• _Aim of the exercise_
Filter this material down to the lines that hold "basket", copying each one.

• _Given data_
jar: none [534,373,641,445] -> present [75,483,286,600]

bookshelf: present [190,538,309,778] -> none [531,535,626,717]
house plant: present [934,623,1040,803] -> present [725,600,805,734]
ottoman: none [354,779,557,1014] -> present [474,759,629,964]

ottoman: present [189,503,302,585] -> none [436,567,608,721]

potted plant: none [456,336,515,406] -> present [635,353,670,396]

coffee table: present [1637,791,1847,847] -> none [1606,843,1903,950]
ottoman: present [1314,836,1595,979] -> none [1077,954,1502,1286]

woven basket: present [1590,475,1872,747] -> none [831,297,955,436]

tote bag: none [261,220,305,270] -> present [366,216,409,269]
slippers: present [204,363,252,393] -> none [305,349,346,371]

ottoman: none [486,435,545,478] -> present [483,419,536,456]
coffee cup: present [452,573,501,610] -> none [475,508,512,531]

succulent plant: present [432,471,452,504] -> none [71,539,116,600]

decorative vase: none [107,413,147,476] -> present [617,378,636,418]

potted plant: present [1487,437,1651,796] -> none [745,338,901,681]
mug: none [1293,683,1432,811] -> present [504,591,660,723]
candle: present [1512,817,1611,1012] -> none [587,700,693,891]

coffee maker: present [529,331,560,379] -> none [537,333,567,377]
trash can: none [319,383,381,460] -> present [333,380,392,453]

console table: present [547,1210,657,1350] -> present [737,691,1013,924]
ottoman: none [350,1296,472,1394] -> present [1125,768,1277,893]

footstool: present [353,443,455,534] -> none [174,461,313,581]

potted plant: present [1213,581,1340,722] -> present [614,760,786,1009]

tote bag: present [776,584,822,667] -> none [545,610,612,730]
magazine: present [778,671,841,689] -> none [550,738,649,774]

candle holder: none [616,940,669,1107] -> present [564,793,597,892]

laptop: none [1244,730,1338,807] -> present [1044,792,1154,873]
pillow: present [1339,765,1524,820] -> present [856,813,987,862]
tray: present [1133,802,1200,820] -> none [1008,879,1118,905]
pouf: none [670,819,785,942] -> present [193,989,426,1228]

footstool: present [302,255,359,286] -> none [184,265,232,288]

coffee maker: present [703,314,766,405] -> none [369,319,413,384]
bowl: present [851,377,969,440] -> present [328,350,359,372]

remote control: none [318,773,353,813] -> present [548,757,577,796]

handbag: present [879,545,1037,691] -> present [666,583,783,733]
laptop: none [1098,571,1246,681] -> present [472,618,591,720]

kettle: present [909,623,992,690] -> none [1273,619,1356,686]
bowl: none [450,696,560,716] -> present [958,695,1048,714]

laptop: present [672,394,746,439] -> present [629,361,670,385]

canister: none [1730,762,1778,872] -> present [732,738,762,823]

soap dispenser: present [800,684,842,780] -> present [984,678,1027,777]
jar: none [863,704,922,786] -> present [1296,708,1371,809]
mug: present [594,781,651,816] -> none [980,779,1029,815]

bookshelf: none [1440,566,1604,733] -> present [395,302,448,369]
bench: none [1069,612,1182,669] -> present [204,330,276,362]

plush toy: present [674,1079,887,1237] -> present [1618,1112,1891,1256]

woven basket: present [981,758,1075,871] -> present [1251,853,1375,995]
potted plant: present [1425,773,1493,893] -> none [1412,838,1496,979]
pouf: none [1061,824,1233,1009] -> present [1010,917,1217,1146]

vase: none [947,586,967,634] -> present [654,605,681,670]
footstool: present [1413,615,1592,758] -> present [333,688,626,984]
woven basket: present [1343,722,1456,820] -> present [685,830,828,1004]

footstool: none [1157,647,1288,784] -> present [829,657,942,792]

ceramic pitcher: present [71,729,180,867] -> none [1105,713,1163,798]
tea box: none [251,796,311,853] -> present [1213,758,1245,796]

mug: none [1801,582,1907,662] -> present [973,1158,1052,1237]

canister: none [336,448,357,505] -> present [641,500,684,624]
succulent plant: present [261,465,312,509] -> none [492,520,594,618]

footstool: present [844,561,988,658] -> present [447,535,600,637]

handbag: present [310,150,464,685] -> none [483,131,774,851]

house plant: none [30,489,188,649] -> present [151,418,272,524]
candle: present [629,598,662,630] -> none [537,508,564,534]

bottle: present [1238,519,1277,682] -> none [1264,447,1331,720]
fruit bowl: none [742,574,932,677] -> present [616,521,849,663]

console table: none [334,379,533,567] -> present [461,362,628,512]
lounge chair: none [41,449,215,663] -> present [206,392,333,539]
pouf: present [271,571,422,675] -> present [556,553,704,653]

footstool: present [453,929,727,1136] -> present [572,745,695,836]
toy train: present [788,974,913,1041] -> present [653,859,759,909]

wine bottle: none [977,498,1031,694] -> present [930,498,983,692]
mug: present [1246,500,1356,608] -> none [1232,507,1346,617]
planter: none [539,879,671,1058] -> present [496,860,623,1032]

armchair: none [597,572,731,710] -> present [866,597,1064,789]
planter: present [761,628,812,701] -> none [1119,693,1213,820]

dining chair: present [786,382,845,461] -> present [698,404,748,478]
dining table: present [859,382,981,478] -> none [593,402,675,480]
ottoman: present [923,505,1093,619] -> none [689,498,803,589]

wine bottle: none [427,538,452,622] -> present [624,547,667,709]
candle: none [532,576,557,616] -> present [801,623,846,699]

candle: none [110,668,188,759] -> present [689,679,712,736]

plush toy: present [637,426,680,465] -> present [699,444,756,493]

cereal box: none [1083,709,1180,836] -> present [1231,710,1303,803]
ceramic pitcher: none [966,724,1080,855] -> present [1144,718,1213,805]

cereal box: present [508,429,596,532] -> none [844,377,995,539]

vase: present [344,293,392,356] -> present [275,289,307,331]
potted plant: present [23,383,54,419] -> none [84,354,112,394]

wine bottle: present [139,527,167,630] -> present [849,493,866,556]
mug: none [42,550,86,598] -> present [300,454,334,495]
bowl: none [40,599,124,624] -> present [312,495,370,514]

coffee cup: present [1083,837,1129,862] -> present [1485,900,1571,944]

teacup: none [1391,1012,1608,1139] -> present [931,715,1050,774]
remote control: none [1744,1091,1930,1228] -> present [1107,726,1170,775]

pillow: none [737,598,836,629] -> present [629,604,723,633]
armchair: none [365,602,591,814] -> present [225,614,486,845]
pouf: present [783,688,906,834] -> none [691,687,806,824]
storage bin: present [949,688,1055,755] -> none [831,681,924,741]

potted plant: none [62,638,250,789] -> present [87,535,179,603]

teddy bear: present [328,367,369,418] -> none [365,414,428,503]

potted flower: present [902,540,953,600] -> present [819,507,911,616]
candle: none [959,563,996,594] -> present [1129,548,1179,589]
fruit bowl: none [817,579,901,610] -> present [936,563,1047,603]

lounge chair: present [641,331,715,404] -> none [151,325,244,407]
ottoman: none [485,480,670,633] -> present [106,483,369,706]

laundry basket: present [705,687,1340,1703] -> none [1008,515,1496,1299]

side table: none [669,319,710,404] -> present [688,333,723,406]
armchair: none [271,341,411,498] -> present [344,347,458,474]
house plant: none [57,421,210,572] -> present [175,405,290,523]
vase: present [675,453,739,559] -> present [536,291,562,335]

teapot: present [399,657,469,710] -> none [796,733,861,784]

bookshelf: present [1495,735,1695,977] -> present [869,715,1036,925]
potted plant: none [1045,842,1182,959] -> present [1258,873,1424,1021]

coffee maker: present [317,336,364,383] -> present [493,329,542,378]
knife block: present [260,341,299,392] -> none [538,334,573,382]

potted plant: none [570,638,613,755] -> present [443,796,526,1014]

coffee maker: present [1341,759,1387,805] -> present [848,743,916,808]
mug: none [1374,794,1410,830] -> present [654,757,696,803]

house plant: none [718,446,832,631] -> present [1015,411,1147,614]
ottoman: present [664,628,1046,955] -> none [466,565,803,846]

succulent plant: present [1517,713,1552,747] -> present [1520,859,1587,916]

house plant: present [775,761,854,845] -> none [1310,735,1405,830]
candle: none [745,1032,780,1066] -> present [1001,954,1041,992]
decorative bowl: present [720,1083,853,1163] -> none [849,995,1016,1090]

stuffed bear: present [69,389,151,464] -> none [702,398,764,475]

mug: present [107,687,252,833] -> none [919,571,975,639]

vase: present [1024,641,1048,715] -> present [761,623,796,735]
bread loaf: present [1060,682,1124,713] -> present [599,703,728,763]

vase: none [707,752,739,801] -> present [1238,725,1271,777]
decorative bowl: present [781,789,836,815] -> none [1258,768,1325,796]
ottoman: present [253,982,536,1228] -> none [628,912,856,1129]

• _Response to this task_
woven basket: present [1590,475,1872,747] -> none [831,297,955,436]
woven basket: present [981,758,1075,871] -> present [1251,853,1375,995]
woven basket: present [1343,722,1456,820] -> present [685,830,828,1004]
laundry basket: present [705,687,1340,1703] -> none [1008,515,1496,1299]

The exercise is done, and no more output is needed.